Authors need to highlight the major focus of the manuscript in abstract, conclusion, and introduction

Quality of the figure 1 is poor, author need to look at literature for proper presentation of cells in dish

The text font size needs to be improved in figure 2

Authors need to cite the following literature

https://doi.org/10.1039/D0TB01559H

abbreviation must be disclosed at their first appearance, author need to take care of them carefully. For eg. US-FDA and so on

 

 

 

 

Author Response

Introduction is too short; author need to elaborate with background and current strategies have been developed and challenges remain.

We provided to deepen the background section underlining the current evidences and open challenges.

Authors need to highlight the major focus of the manuscript in abstract, conclusion, and introduction

We provided to highlight the focus and the rationale of the study in the abstract and introduction section. Moreover, we added a conclusion section.
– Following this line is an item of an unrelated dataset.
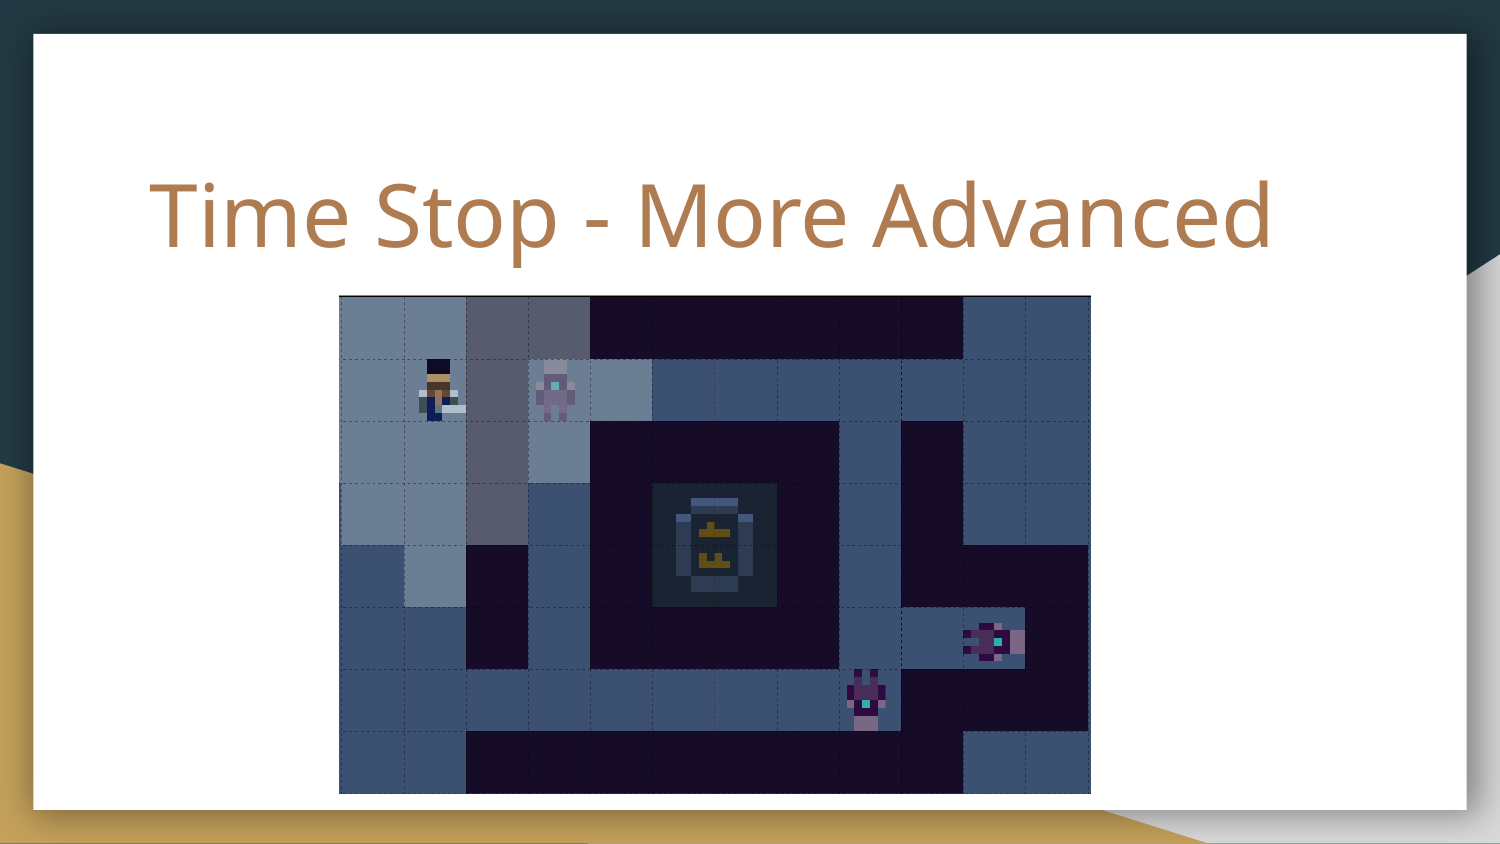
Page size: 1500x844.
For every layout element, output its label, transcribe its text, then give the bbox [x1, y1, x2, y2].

picture [339, 295, 1091, 794]
title Time Stop - More Advanced [134, 138, 1366, 296]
Quality of the figure 1 is poor, author need to look at literature for proper presentation of cells in dish

We modified figure 1 according to the most common schematic representations of cell culture of published papers.

The text font size needs to be improved in figure 2

We provided to increase font size in figure 2 to improve it.

Authors need to cite the following literature

https://doi.org/10.1039/D0TB01559H

We included this reference.

abbreviation must be disclosed at their first appearance, author need to take care of them carefully. For eg. US-FDA and so on

We revised all abbreviations in the text.